第6話
男の部屋に続く階段を上がって来る者がいる。男の兄だ。
弱々しく玄関の戸を叩くが返事はない。路上で待っているのは兄の恋人で、二階の窓を覗きながら、小声で「明り点いてないよ」と、玄関の前に立つ恋人へ伝える。
兄は階段を下りて行く。恋人の隣に立ち、自らの家へ帰って行く。頭の中で、メールでもしようかと考えているかもしれない。
この近くに、兄は恋人と住んでいる。時折やって来ては、最近観た映画の話と、買ったCDの話をして帰って行く。恋人と来るときは滅多にないが、一緒であったとしても会話の内容に変化はない。そんなとき、恋人はいつも部屋を見回して、散らかっている本を一冊手に取り、ぱらぱらとめくったあと、また別の本を同じように眺める。その場に飽きているようにも見えるが、恋人は見た目以上に楽しんでいて、帰り道、「同じ本があった」などと、兄弟の共通点を見出して面白がったりしている。そして、いつも、「こんな近くに住んでて、同じ映画見てるんなら、一緒に見れば良いのに」と言う。この兄弟が一緒に見た映画がアメリカ版の『ゴジラ』だけだということを恋人は知らない。
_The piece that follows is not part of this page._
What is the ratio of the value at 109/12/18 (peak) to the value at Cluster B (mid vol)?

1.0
夜。夕飯を食べ終えた恋人たちは、目の前に迫った終電の時間に驚く。
今日が終わりに向かっている。さっきまで一〇時前だったのに、もう十二時が近い。
風が強くなり、庭の物置に立て掛けられているトタンがうるさく鳴っている。国道から救急車のサイレンが聞こえる。毎日のように誰かが死に直面している。
この部屋の男はどこへ出掛けて行ったのだろうか。
家の電話が鳴り、留守番電話へ切り替わったが、伝言は入れられずに切れた。
家々の明りは消え、誰の足音も小さくなる。外を歩く女の足音がはっきりと聞こえ、どこかから音楽の低音だけが響いて来る。路上で男が話している。誰の返事も聞こえないから、携帯電話で話しているのだろう。タクシーのドアの閉まる音が遠くからする。
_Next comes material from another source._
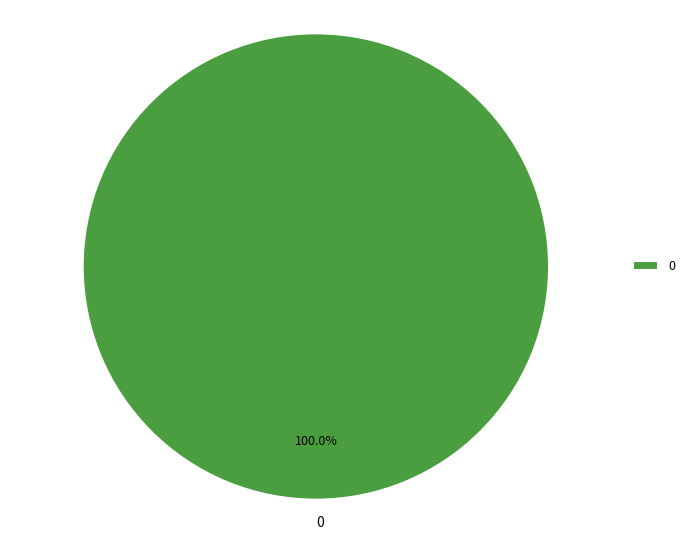

Does 0 account for over 50% of the chart?

Yes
夜中になってもカラスの鳴く日がある。そんなとき、いつも、どこかのビルの屋上に死体が放られているのではないかと思う。
裏手、北側の家の娘が帰って来る。玄関先で出迎える犬を足で弾き、「ただいま」も言わずに階段を上がって自室へ行く。
赤色灯を回しているパトカーが巡回していて、勾配のきつい坂道で、ゆっくりと自転車を追い越して行く。その自転車に乗っていた女性は、坂を登り終えると一度自転車を止め、かごからジャムパンを取り出して食べ始めた。風に舞った髪の、一本が口の中に入り、パンを掴んでいる左手の小指で抜き取った。